Editorial

LA SEMILLERA – GUILLERMO ALMADA

LA SEMILLERA

GUILLERMO ALMADA

 

Una vez que Diego se fue, misión que no resultó sencilla, ya que se puso a darme quinientas explicaciones y recomendaciones de todo tipo, acomodé mis enceres personales y me tiré en la cama pensando cuál sería mi próximo paso.

Algo que no le había dicho a nadie, ni siquiera a mi amiga Adelis, era que mi viaje hasta Mérida tenía un doble motivo. Por un lado, estaba siguiendo los pasos de la vidente, que había estado a punto de poder entrevistarla en Rosario y se me había escapado de la manera más tonta que se pueda imaginar. Y por el otro, deseaba encontrar a un viejo amigo con el que solíamos tener extensas pláticas telefónicas, o por internet, y compartíamos pensamientos y filosofía de vida, de nuestras vivencias y experiencias, y siempre, sin importar cuánto tiempo estuviéramos platicando, nos resultaba escaso.

Así que intentaba planificar la manera de aprovechar al máximo mi tiempo para poder cumplir con ambas.

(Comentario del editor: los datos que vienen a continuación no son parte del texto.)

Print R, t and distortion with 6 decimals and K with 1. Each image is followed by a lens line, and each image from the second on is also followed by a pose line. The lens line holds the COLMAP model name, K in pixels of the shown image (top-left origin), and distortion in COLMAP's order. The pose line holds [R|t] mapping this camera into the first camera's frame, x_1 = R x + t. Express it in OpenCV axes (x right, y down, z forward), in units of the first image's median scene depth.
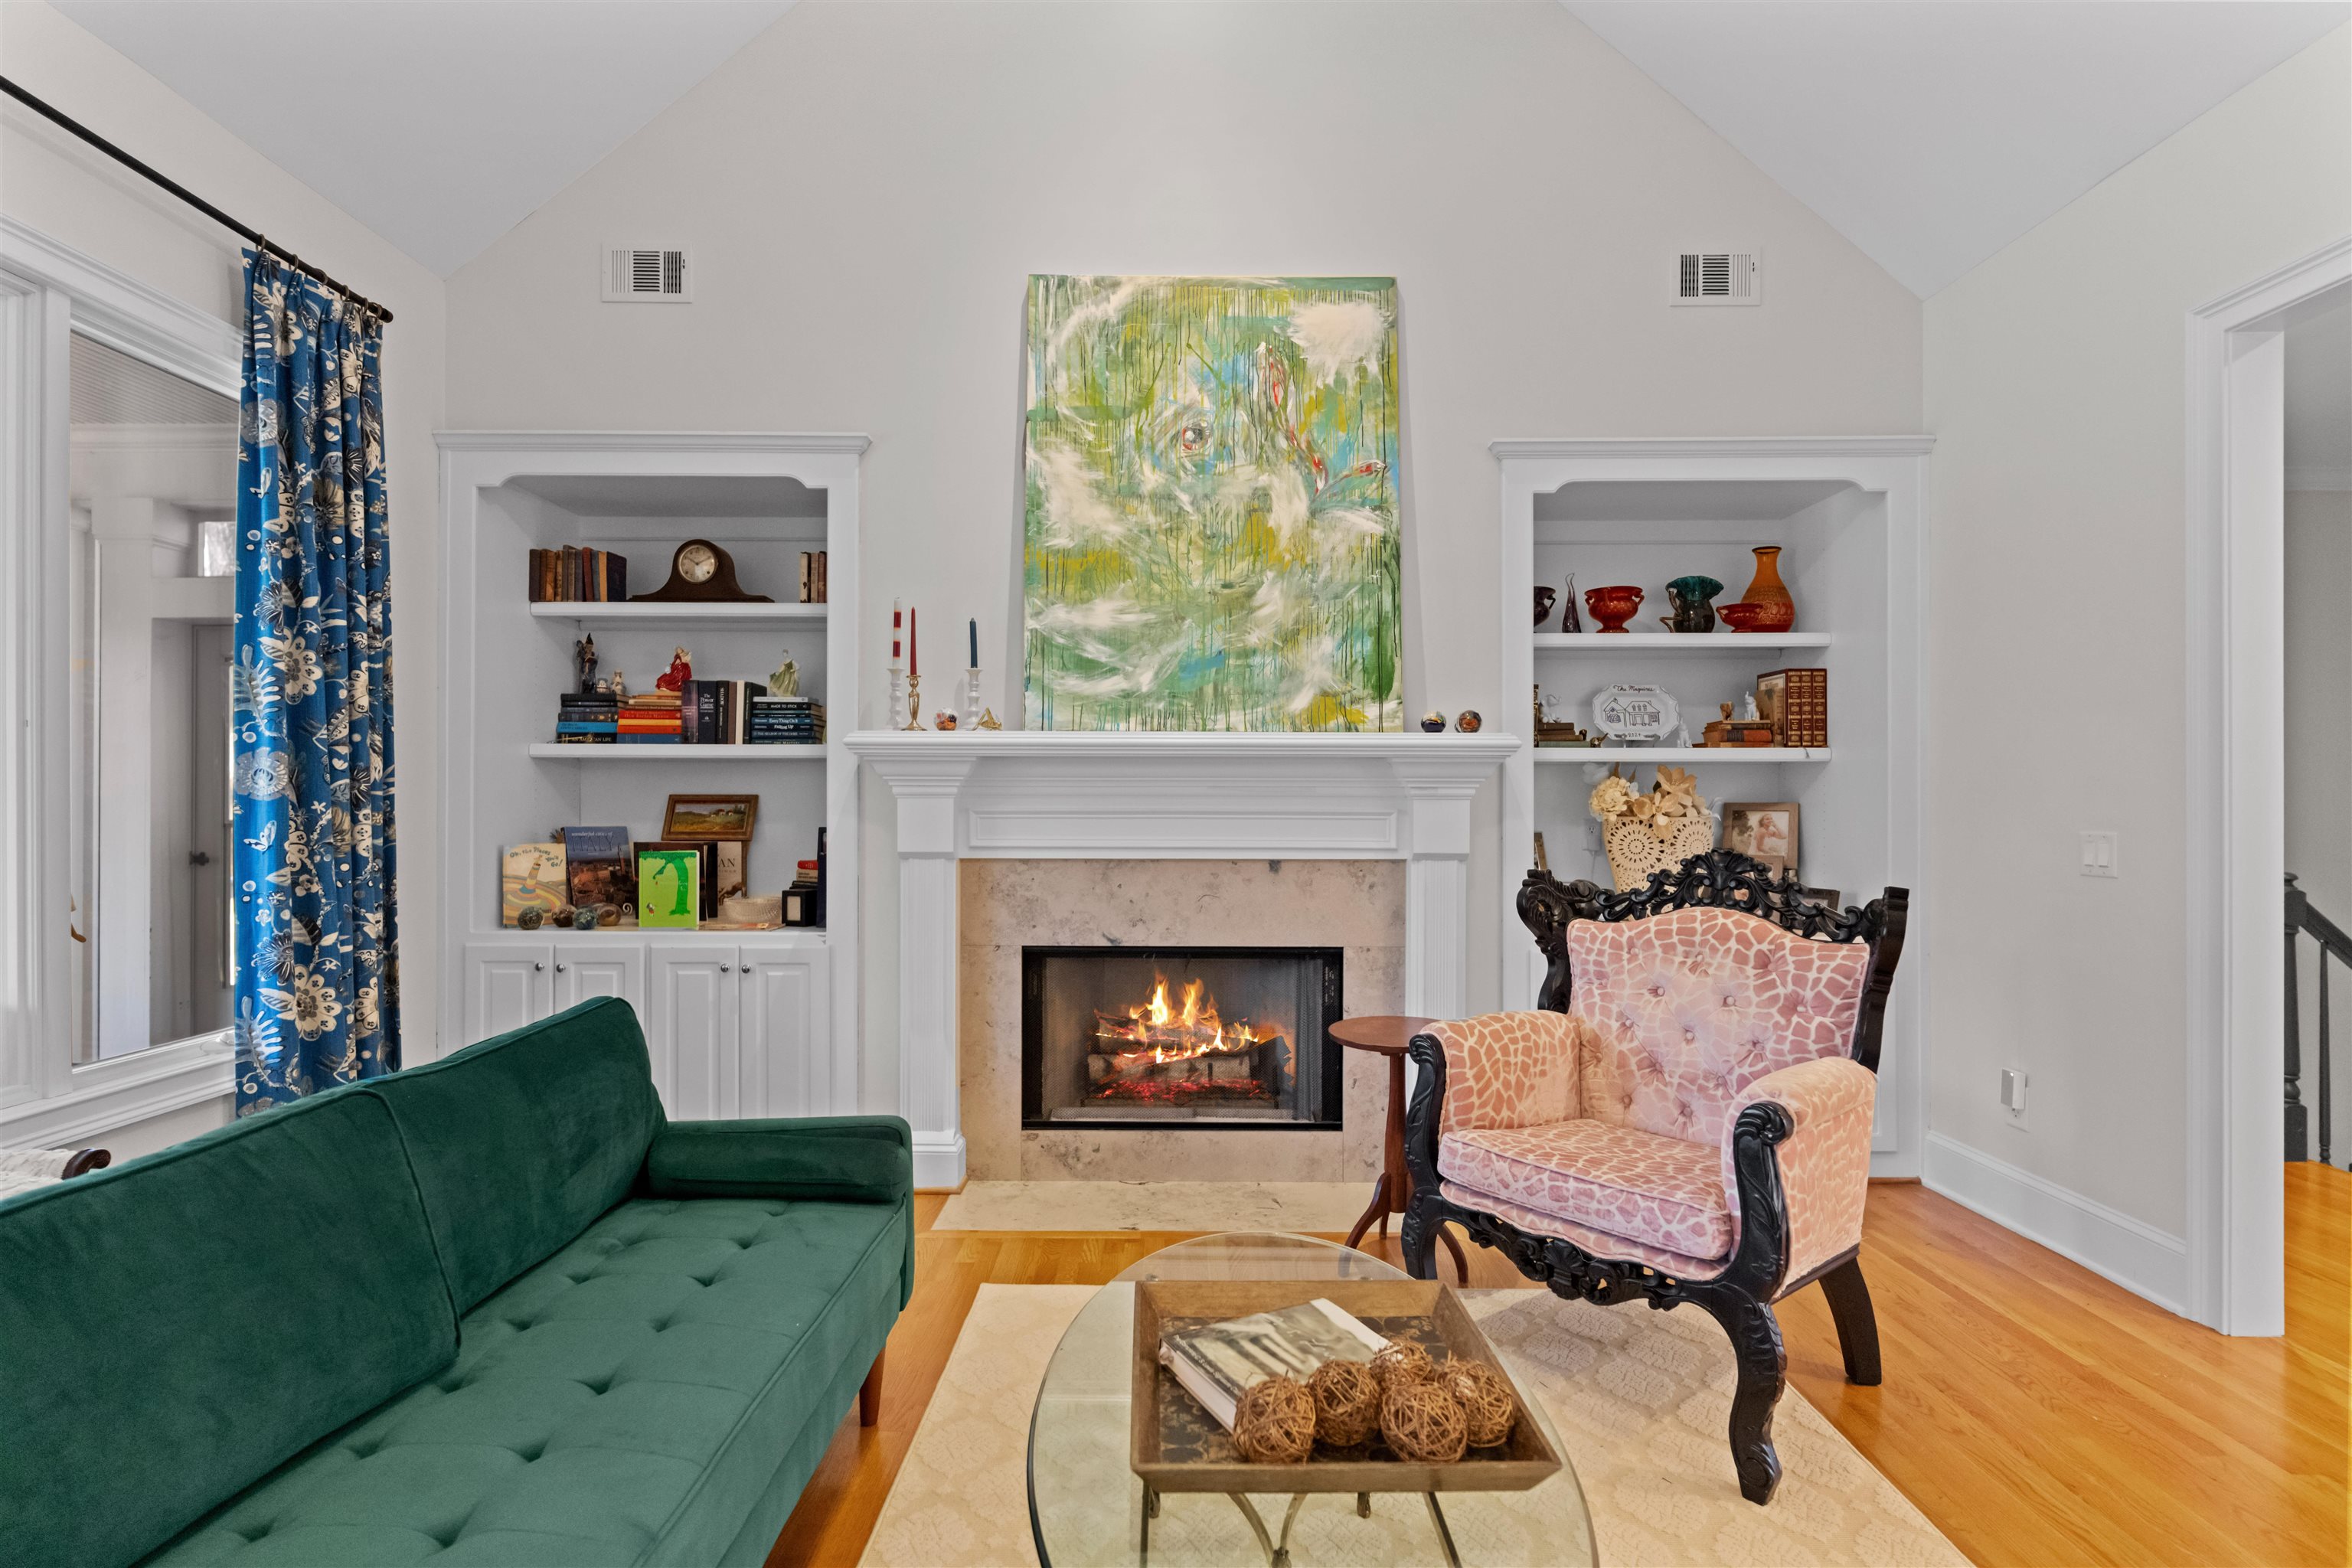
lens RADIAL K [[1125.7, 0, 1171.5], [0, 1125.7, 796.1], [0, 0, 1]] dist [0.003986, -0.000588]
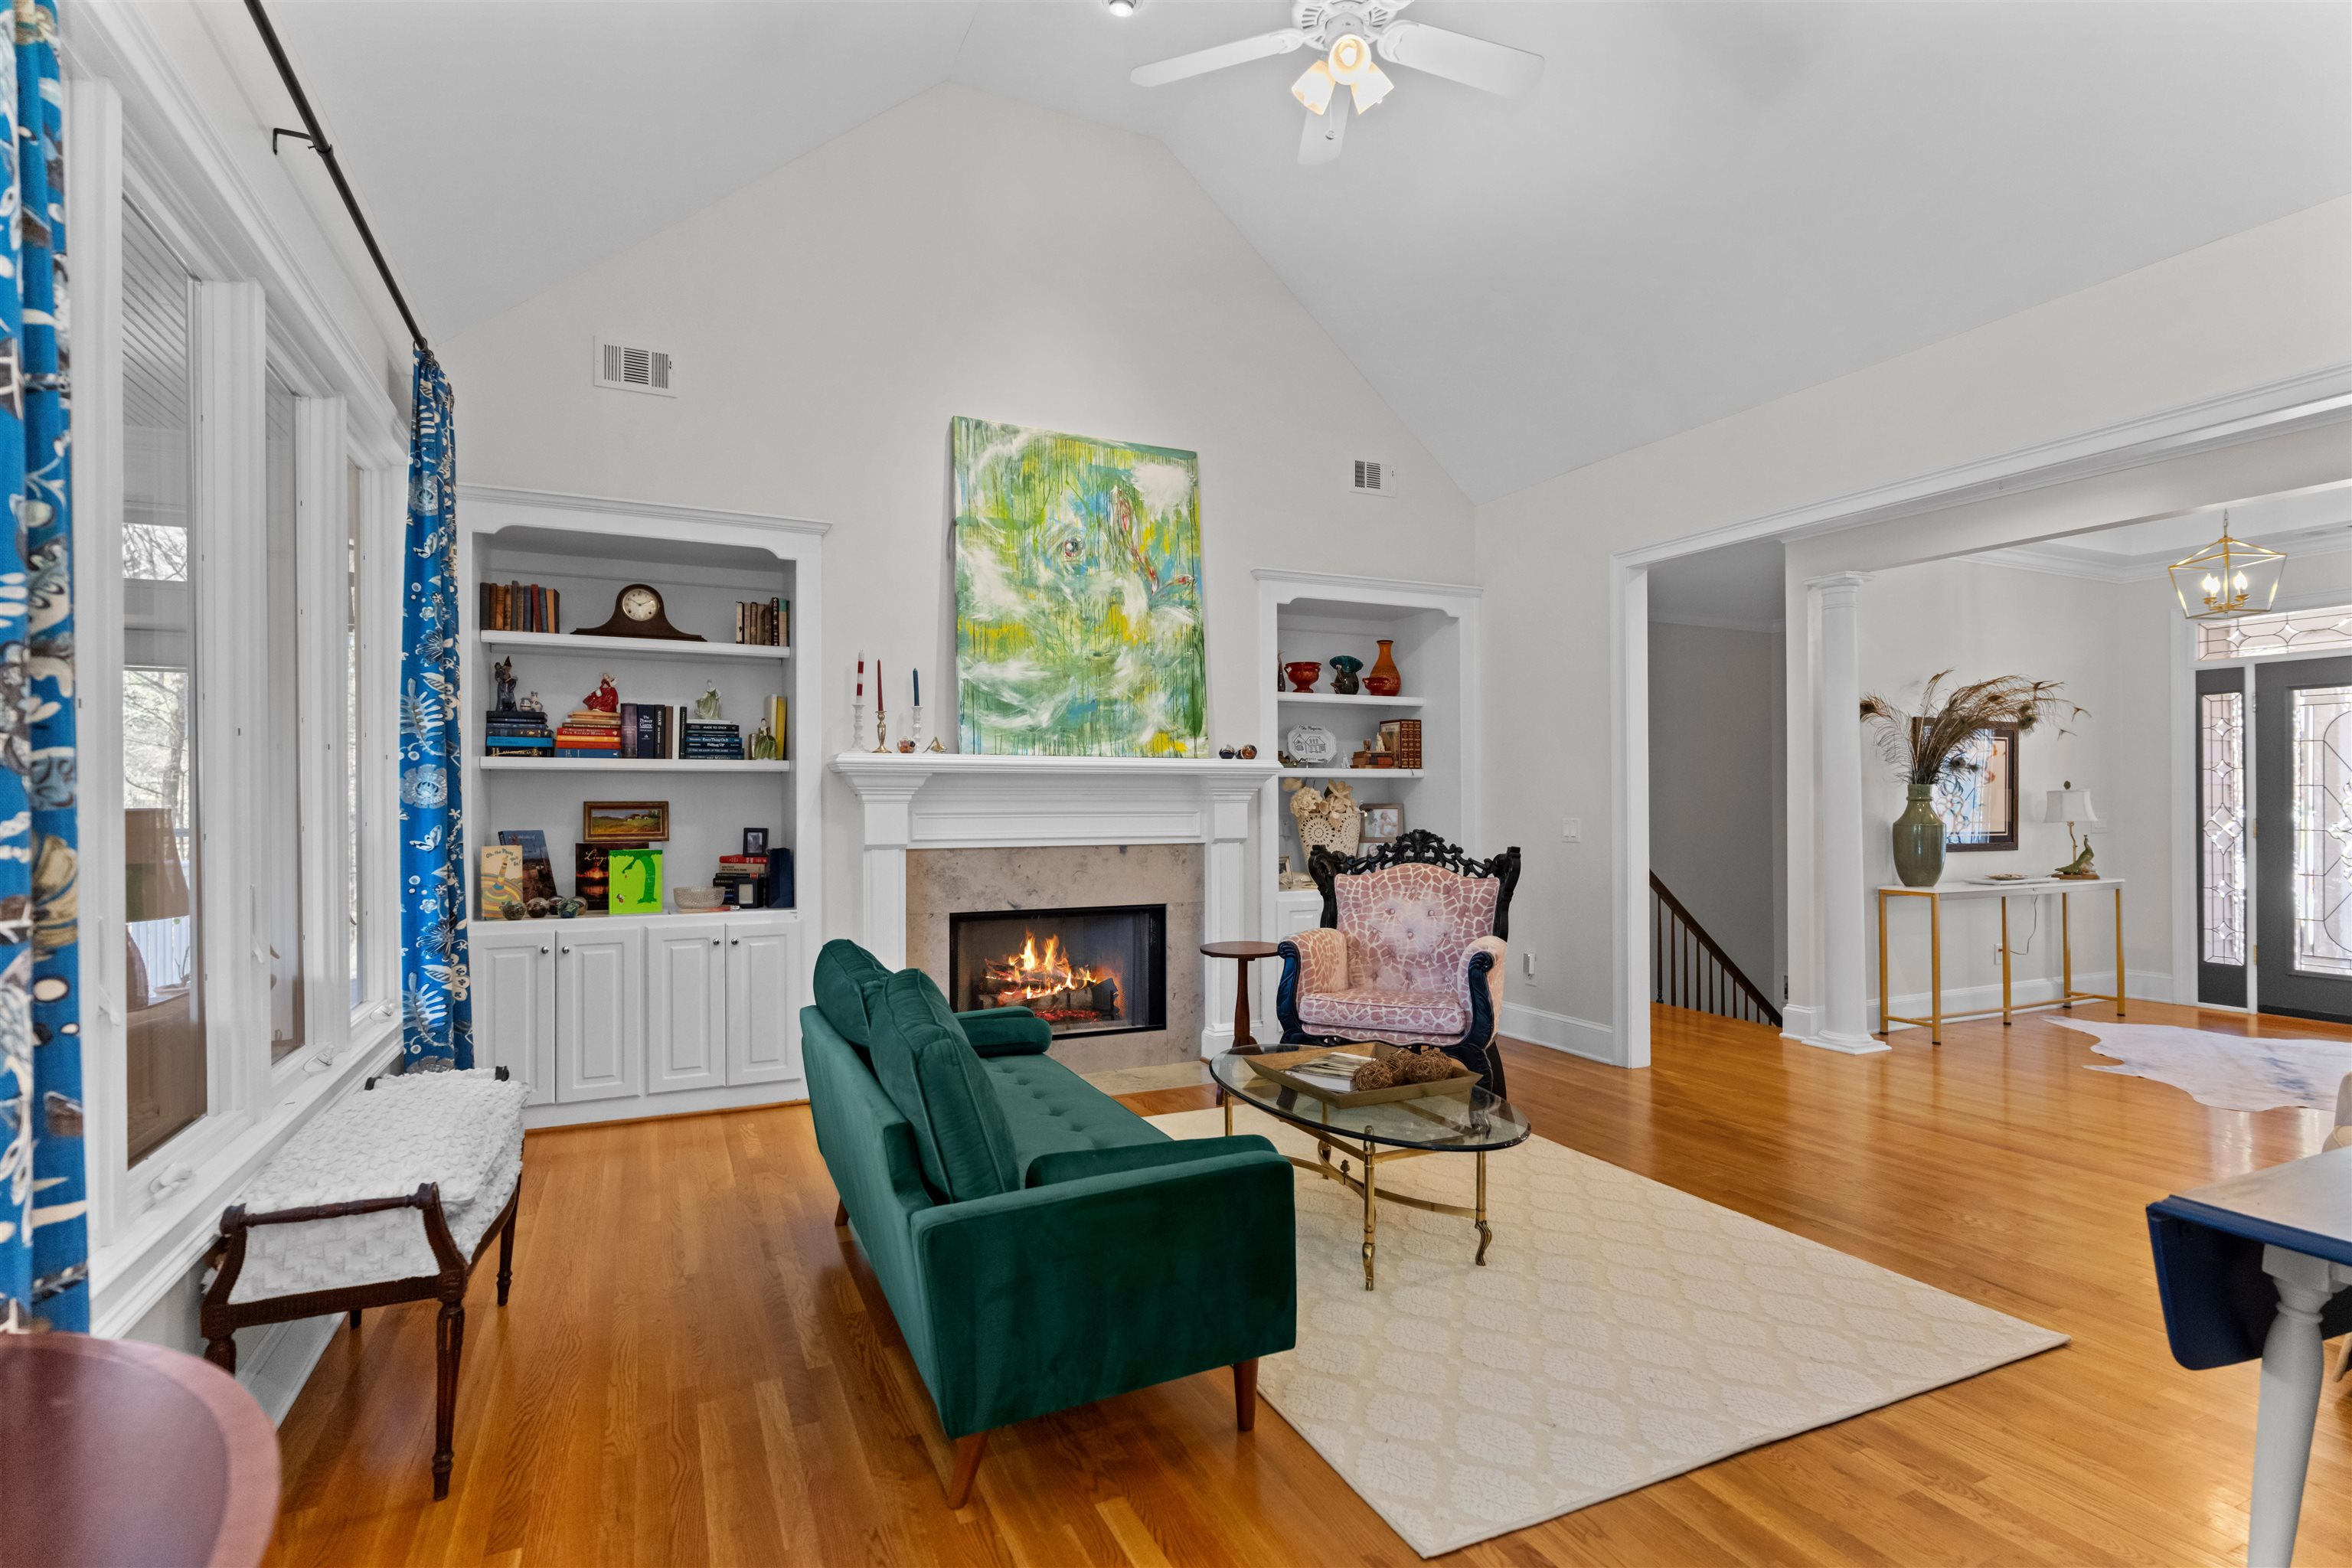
lens RADIAL K [[1125.7, 0, 1179.3], [0, 1125.7, 791.1], [0, 0, 1]] dist [0.003986, -0.000588]
pose [[0.902968, -0.000449, 0.429708, -0.465166], [0.003166, 0.999979, -0.005608, -0.004365], [-0.429696, 0.006424, 0.902951, -0.333306]]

Es verdad que el viaje había sido largo y cansador, en eso había tenido razón Diego, pero no estaba dispuesto a hacer lo que me dijeran los demás, así que de buenas a primeras me encontré recorriendo el mercado.

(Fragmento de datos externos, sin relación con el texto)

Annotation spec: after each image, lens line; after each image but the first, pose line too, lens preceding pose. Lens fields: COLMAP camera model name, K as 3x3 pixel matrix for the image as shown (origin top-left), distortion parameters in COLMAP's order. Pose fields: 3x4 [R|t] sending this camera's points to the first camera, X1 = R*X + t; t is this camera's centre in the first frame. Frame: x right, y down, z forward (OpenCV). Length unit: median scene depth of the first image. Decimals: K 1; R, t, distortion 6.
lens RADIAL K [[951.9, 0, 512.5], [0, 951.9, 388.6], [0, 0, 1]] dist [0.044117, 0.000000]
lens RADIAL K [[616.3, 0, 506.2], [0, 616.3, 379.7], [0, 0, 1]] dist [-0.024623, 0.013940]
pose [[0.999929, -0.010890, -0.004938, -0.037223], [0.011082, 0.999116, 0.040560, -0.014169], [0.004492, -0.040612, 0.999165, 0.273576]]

Iba curioseando, recorriendo, mirándolo todo. De alguna manera, ese sitio habla, sin dudas, de la idiosincrasia local, de los usos y costumbres, de la cultura de sus habitantes, y eso era algo que me importaba, y mucho. Tenía algunos datos históricos, pero deseaba encontrarme con más que eso. Y su manera de cocinar, los alimentos elegidos o preferidos, la forma de conservarlos, todo eso, me hablaba de las tradiciones transmitidas por medio de la oralidad, confirmando mi teoría de que desde que el hombre descubrió el idioma, lo que nos vincula es la palabra.

En esa situación me encontraba, con ese entusiasmo, cuando por el rabillo del ojo pude observar a una mujer que me seguía muy sigilosamente. Vestía el traje típico de la mujer yucateca y avanzaba al mismo paso que yo. En un momento me detuve en un puesto y volteé para ver que hacía ella al notar que yo me había dado cuenta de su presencia. Y ella avanzó hacia mí, con el mismo paso, mirándome fijo y sonriendo, extendió su mano, con el puño cerrado, en actitud de dar, y yo, sin preguntar ni oponer resistencia hice lo mismo, pero en actitud de recibir, es decir con la mano abierta debajo de la de ella.

Depositó un puñado de semillas en mi mano, y al mismo tiempo en que se metía una a la boca me dijo, “coma”, y agregó, “mi nombre es Amalia, soy la semillera”, y me volvió a ordenar, “coma”. “Cuando ya esté bien instalado búsqueme, yo puedo hacerme cargo de su ropa, su comida, y su casa”. Pero, recién llego, le aclaré, “coma”, me dijo, y yo comía, como si no tuviera voluntad propia ¿Ya estuvo en el parque? Me dijo, “coma”, en el parque está lleno de palomas ¿Usted vio cómo son las palomas? “coma”. No ¿Cómo son? Le pregunté. “Que si una les da semillas, ellas vuelven” me dijo sonriendo. En ese momento desperté sobresaltado en la cama de la casa, vestido. No sé qué hora sería, pero estaba de noche. Busqué mi agenda y anoté: Amalia, la semillera. Buscarla mañana sin falta en el mercado.